Exercise objective: From the data below, return only the lines from the one with "Traducteur IA" through the one with "одния тримесечен период.", exact and inclusive, with pictures left out.
[Opening Task material section]
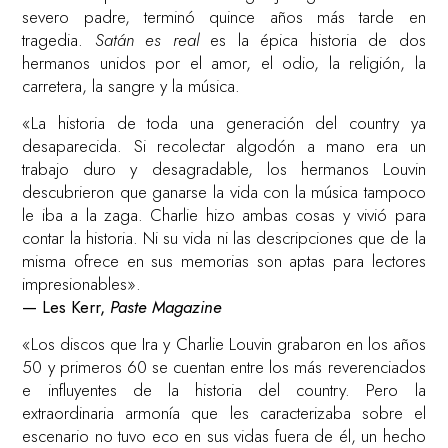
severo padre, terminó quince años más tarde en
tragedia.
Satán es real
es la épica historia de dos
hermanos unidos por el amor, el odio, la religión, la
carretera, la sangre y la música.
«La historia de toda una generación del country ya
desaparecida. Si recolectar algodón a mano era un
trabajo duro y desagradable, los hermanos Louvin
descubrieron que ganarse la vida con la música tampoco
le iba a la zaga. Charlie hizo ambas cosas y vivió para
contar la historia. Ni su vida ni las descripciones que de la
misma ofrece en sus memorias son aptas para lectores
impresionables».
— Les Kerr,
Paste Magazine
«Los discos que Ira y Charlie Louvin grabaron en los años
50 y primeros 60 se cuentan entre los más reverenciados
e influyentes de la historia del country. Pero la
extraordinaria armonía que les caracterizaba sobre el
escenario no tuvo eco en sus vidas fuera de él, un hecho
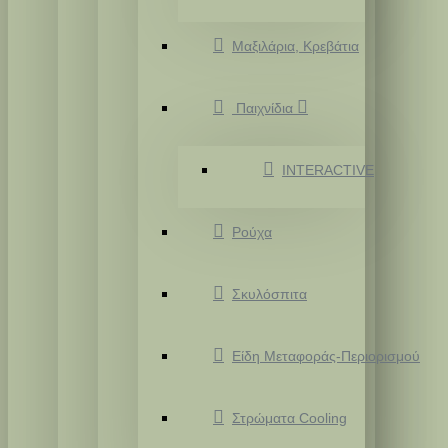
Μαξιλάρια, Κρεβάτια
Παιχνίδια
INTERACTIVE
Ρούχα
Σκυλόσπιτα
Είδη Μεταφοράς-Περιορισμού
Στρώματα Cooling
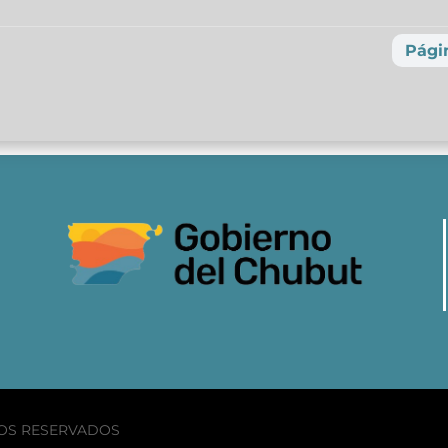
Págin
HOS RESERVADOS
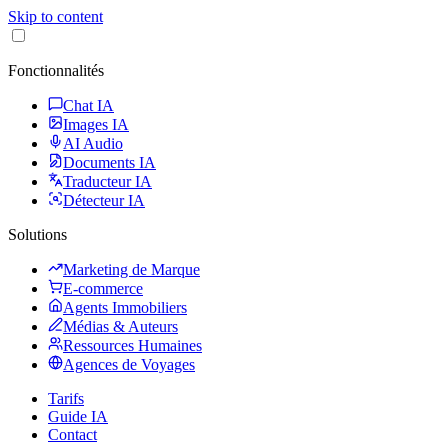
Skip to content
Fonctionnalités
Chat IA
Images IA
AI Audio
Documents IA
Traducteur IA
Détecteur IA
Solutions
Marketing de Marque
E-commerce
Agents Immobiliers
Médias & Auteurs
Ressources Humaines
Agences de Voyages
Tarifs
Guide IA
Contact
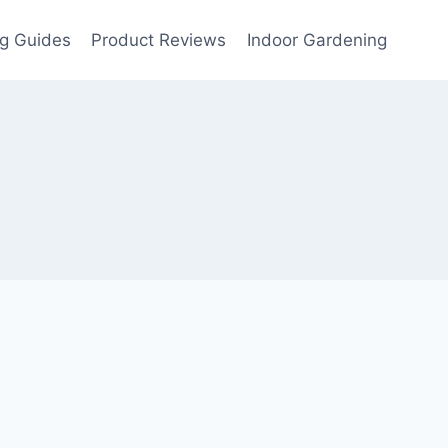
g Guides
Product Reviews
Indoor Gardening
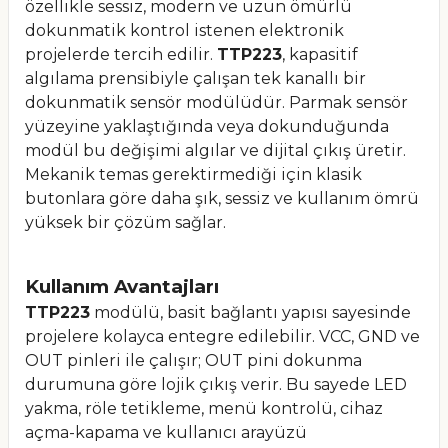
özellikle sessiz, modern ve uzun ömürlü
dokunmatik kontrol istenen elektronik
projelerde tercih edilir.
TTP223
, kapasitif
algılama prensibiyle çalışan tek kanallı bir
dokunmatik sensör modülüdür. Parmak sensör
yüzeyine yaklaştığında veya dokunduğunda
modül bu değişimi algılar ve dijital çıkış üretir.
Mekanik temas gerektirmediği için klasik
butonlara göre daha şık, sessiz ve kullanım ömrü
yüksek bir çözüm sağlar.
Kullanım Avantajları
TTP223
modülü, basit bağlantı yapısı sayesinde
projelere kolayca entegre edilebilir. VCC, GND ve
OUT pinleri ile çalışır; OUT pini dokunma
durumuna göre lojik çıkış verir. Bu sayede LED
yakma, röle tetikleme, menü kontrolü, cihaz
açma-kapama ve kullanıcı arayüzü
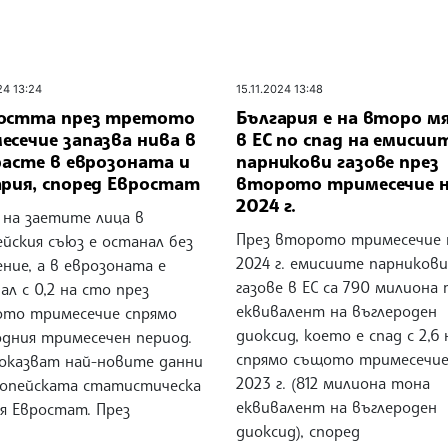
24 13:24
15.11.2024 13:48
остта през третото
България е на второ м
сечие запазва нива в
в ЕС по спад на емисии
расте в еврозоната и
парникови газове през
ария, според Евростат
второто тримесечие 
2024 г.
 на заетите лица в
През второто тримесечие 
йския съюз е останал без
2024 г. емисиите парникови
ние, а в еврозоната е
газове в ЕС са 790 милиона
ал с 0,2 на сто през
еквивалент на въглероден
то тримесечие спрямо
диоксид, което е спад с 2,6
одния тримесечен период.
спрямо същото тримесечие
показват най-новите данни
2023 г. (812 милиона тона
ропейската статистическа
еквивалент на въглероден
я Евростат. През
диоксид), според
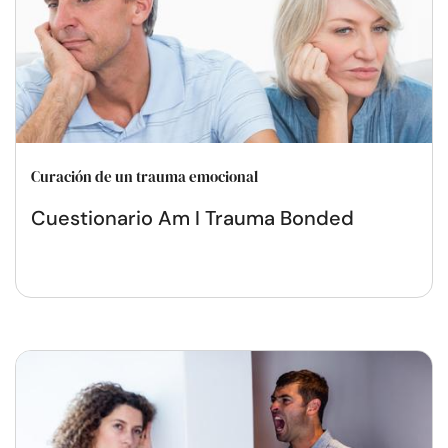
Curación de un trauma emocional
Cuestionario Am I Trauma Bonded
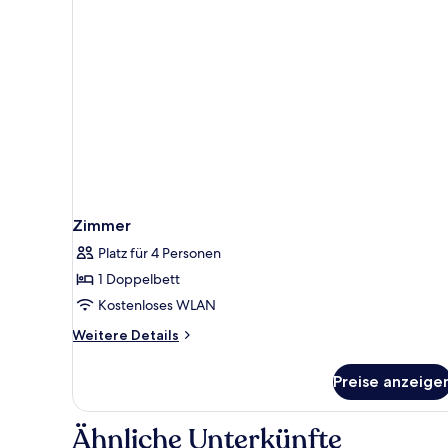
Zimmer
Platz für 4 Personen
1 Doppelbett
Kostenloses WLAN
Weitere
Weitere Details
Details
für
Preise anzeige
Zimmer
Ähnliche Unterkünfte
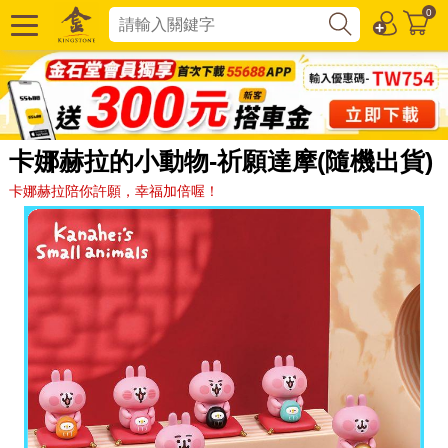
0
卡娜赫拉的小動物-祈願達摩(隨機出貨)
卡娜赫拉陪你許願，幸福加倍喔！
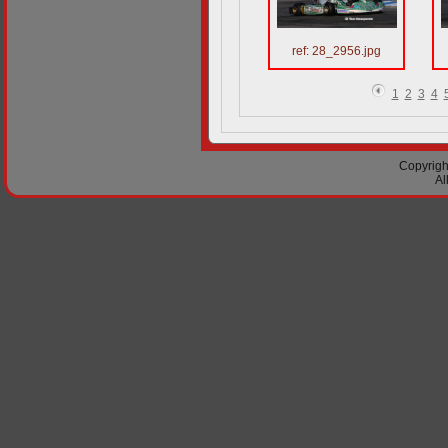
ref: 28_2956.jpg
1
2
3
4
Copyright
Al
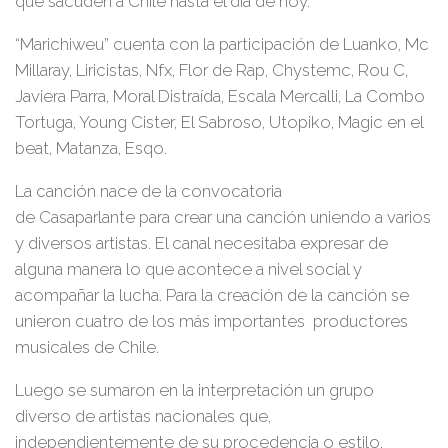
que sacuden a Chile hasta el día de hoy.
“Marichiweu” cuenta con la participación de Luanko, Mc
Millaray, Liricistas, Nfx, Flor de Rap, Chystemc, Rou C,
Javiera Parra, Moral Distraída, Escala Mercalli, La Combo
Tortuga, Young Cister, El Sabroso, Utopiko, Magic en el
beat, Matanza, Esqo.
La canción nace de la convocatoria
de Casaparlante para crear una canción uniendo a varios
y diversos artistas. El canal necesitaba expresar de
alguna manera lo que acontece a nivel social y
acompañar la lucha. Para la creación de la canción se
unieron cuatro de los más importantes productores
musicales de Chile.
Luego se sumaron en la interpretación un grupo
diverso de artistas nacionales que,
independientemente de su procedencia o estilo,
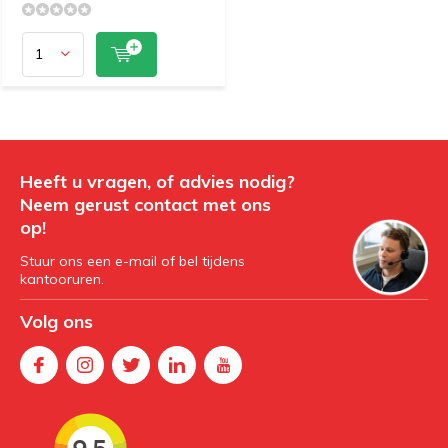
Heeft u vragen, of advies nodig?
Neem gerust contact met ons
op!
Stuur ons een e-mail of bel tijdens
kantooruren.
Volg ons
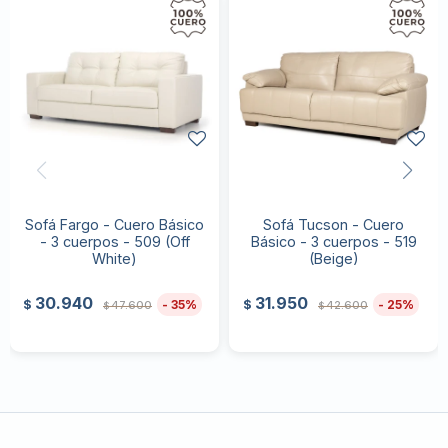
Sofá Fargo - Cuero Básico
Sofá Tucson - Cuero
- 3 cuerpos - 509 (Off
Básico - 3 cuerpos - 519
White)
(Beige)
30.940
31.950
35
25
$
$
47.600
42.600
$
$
[Closing Task material section]
Exercise result:
Traducteur IA
Détecteur IA
Solutions
Marketing de Marque
E-commerce
Agents Immobiliers
Médias & Auteurs
Ressources Humaines
Agences de Voyages
Tarifs
Guide IA
Contact
g Guides
Product Reviews
Indoor Gardening
özellikle sessiz, modern ve uzun ömürlü
dokunmatik kontrol istenen elektronik
projelerde tercih edilir.
TTP223
, kapasitif
algılama prensibiyle çalışan tek kanallı bir
dokunmatik sensör modülüdür. Parmak sensör
yüzeyine yaklaştığında veya dokunduğunda
modül bu değişimi algılar ve dijital çıkış üretir.
Mekanik temas gerektirmediği için klasik
butonlara göre daha şık, sessiz ve kullanım ömrü
yüksek bir çözüm sağlar.
Kullanım Avantajları
TTP223
modülü, basit bağlantı yapısı sayesinde
projelere kolayca entegre edilebilir. VCC, GND ve
OUT pinleri ile çalışır; OUT pini dokunma
durumuna göre lojik çıkış verir. Bu sayede LED
yakma, röle tetikleme, menü kontrolü, cihaz
açma-kapama ve kullanıcı arayüzü
24 13:24
15.11.2024 13:48
остта през третото
България е на второ м
сечие запазва нива в
в ЕС по спад на емисии
расте в еврозоната и
парникови газове през
ария, според Евростат
второто тримесечие 
2024 г.
 на заетите лица в
През второто тримесечие 
йския съюз е останал без
2024 г. емисиите парникови
ние, а в еврозоната е
газове в ЕС са 790 милиона
ал с 0,2 на сто през
еквивалент на въглероден
то тримесечие спрямо
диоксид, което е спад с 2,6
одния тримесечен период.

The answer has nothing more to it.